• **What to produce**
Would you copy all lines in the data that contain the word "amount"?
--- Extracted material ---
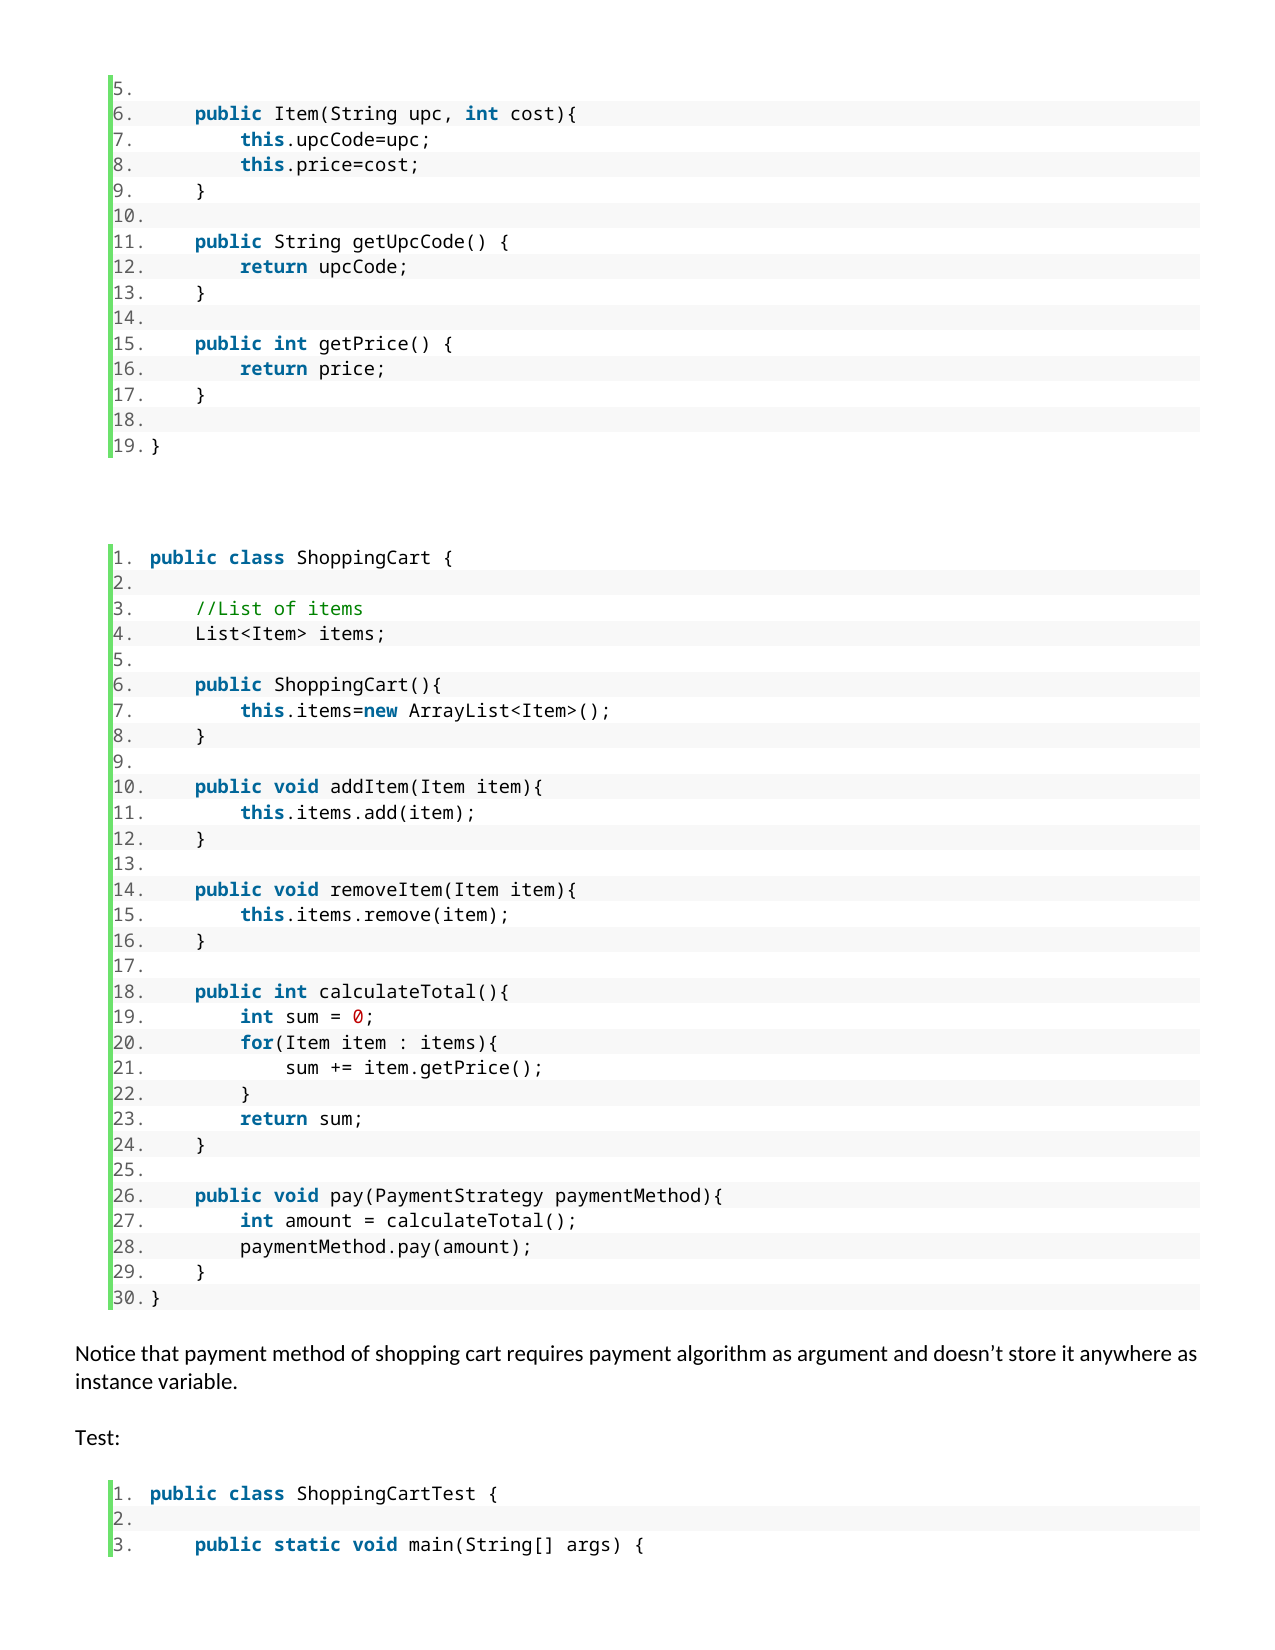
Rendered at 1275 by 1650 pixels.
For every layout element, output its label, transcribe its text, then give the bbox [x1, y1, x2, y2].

list } [113, 177, 1200, 203]
list public int getPrice() { [113, 330, 1200, 356]
list } [113, 432, 1200, 458]
text Test: [75, 1423, 1200, 1451]
list public class ShoppingCart { [113, 544, 1200, 570]
list for(Item item : items){ [113, 1029, 1200, 1054]
list public class ShoppingCartTest { [113, 1480, 1200, 1506]
list this.items=new ArrayList<Item>(); [113, 697, 1200, 723]
list } [113, 1080, 1200, 1106]
list this.items.remove(item); [113, 901, 1200, 927]
list paymentMethod.pay(amount); [113, 1233, 1200, 1259]
list this.upcCode=upc; [113, 126, 1200, 152]
list this.price=cost; [113, 152, 1200, 177]
list return sum; [113, 1106, 1200, 1131]
list } [113, 825, 1200, 850]
list List<Item> items; [113, 621, 1200, 646]
text Notice that payment method of shopping cart requires payment algorithm as argument and doesn’t store it anywhere as instance variable. [75, 1339, 1200, 1395]
list public Item(String upc, int cost){ [113, 101, 1200, 126]
list } [113, 1284, 1200, 1310]
list int sum = 0; [113, 1003, 1200, 1029]
list public static void main(String[] args) { [113, 1531, 1200, 1557]
list public void addItem(Item item){ [113, 774, 1200, 799]
list } [113, 927, 1200, 952]
list public String getUpcCode() { [113, 228, 1200, 254]
list } [113, 1131, 1200, 1157]
list int amount = calculateTotal(); [113, 1208, 1200, 1233]
list sum += item.getPrice(); [113, 1054, 1200, 1080]
list public int calculateTotal(){ [113, 978, 1200, 1003]
list return price; [113, 356, 1200, 381]
list } [113, 1259, 1200, 1284]
list public void pay(PaymentStrategy paymentMethod){ [113, 1182, 1200, 1208]
list public void removeItem(Item item){ [113, 876, 1200, 901]
list return upcCode; [113, 254, 1200, 279]
list } [113, 723, 1200, 748]
list public ShoppingCart(){ [113, 672, 1200, 697]
list } [113, 381, 1200, 407]
list //List of items [113, 595, 1200, 621]
list } [113, 279, 1200, 305]
list this.items.add(item); [113, 799, 1200, 825]
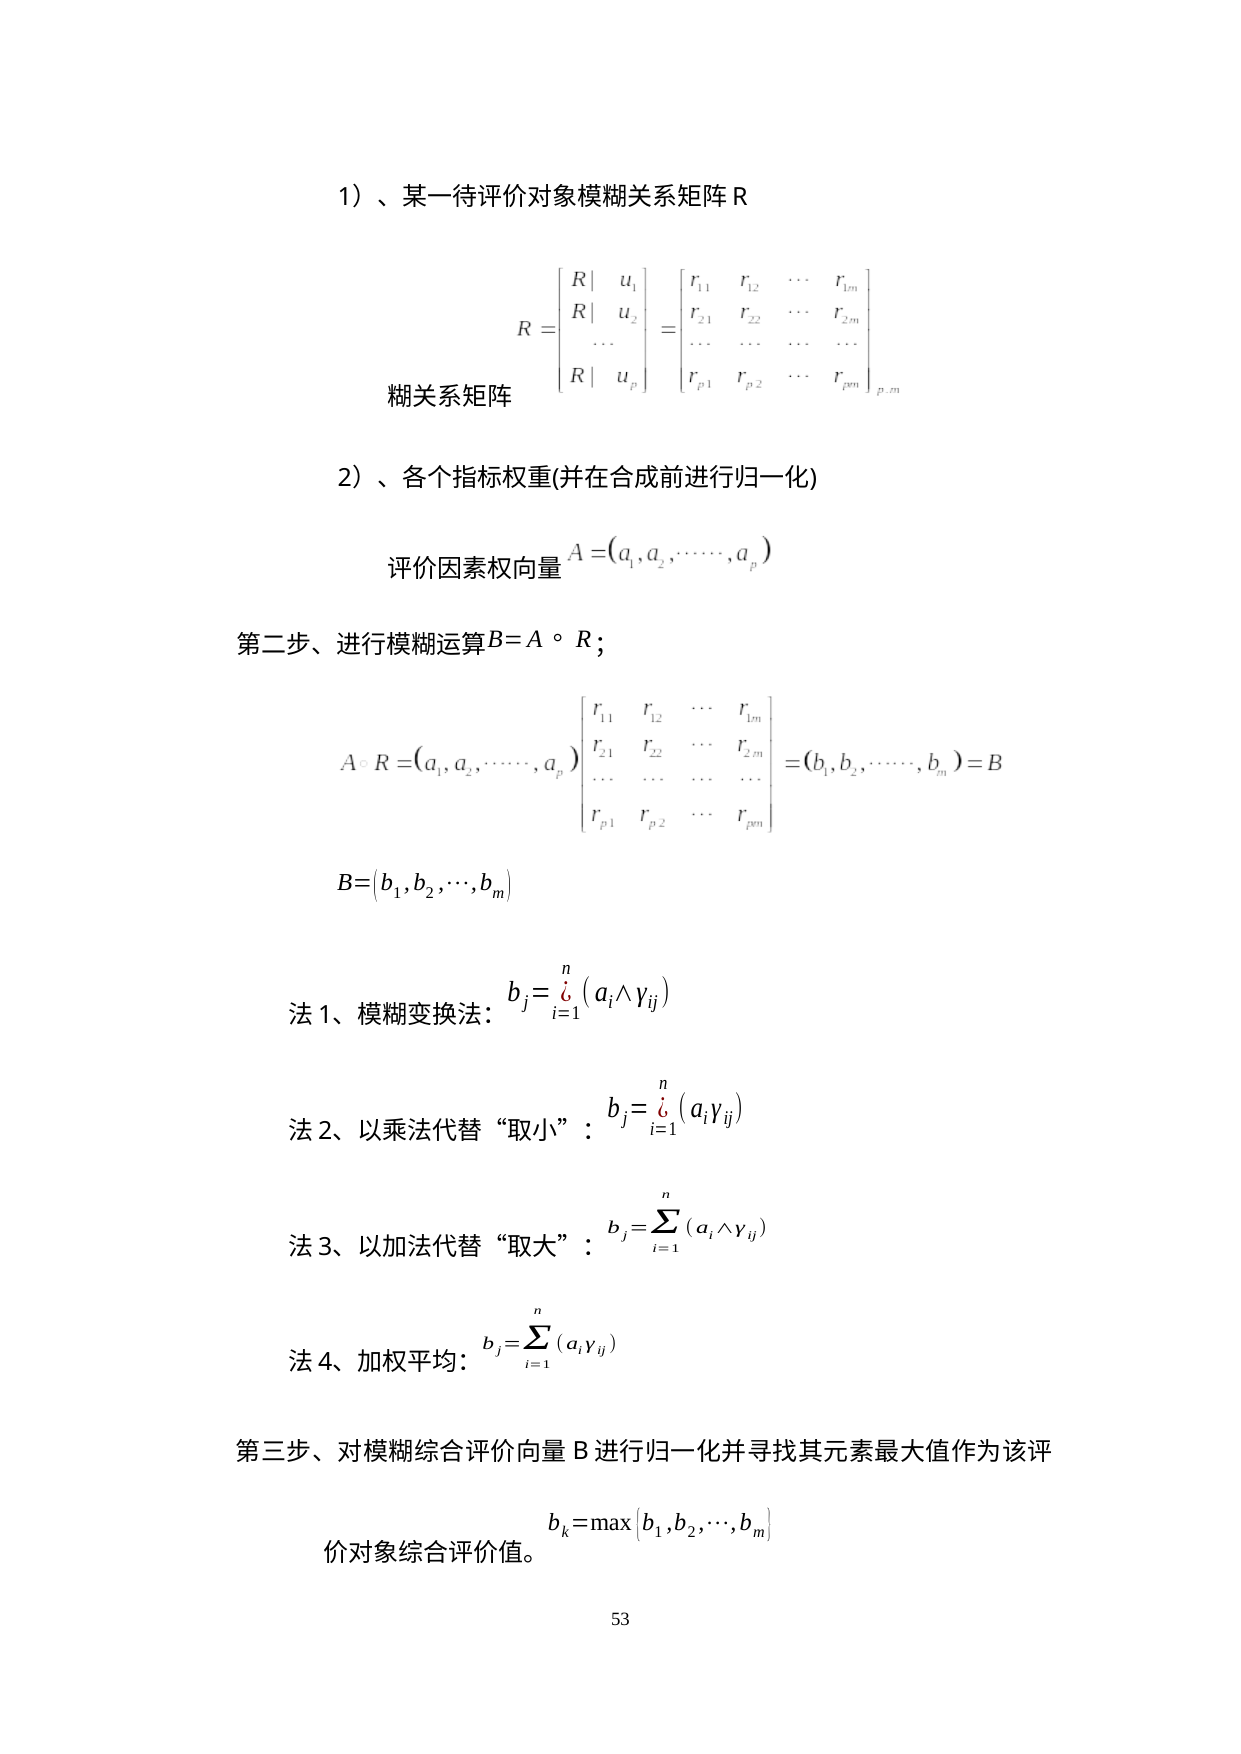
---
• **Answer space**
list paymentMethod.pay(amount); [113, 1233, 1200, 1259]
list int amount = calculateTotal(); [113, 1208, 1200, 1233]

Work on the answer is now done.